Idea Production Increasing in Developing Economies, Says Dallas Fed’s Economic Letter

DALLAS—The U.S., Japan and Germany have historically been the global locomotive of ideas, but the landscape is changing, according to the latest issue of the Federal Reserve Bank of Dallas’ Economic Letter.

In “The Globalization of Ideas,” senior research economist Anthony Landry finds idea production has taken off in the developing BRIC economies (Brazil, Russia, India and China) and exports and imports of ideas have grown substantially.
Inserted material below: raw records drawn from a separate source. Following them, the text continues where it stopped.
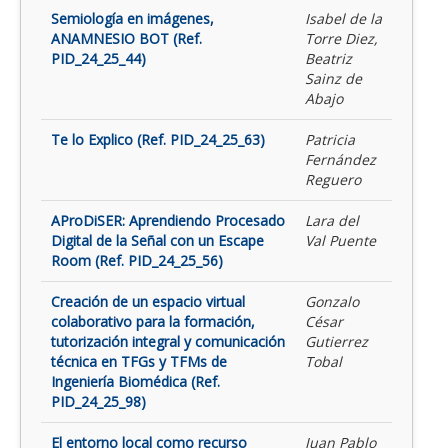
Semiología en imágenes,
Isabel de la
ANAMNESIO BOT (Ref.
Torre Diez,
PID_24_25_44)
Beatriz
Sainz de
Abajo
Te lo Explico (Ref. PID_24_25_63)
Patricia
Fernández
Reguero
AProDiSER: Aprendiendo Procesado
Lara del
Digital de la Señal con un Escape
Val Puente
Room (Ref. PID_24_25_56)
Creación de un espacio virtual
Gonzalo
colaborativo para la formación,
César
tutorización integral y comunicación
Gutierrez
técnica en TFGs y TFMs de
Tobal
Ingeniería Biomédica (Ref.
PID_24_25_98)
El entorno local como recurso
Juan Pablo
Quantifying the flow of ideas is difficult, but patent filings can provide indirect evidence of the production of ideas, according to Landry. Patent filings in China have increased fifteenfold since 1995, with Brazil and India seeing estimated four-and sixfold increases, respectively.

Growth in nonresident patent filings—which help illustrate the import of ideas—outpaced the growth of resident patent filings in  the U.S., Japan, Germany and all of the BRIC countries except China, Landry states.

Ideas are intangible but are imbedded in capital goods like machinery, electrical equipment, computers and software, he notes. Gains in capital goods imports, which arise because it is possible to develop and produce ideas in separate locations, have driven the growth in U.S. output per hour since 1967.

“Lower transportation costs and the creation, reallocation and integration of global production facilities have made it possible to move the physical production of an idea where labor costs are low,” Landry writes. “U.S. capital and labor can therefore be reallocated to more productive uses.”

Those uses include high-tech manufacturing of aerospace and biotech products, health-care equipment and computer electronics, Landry says.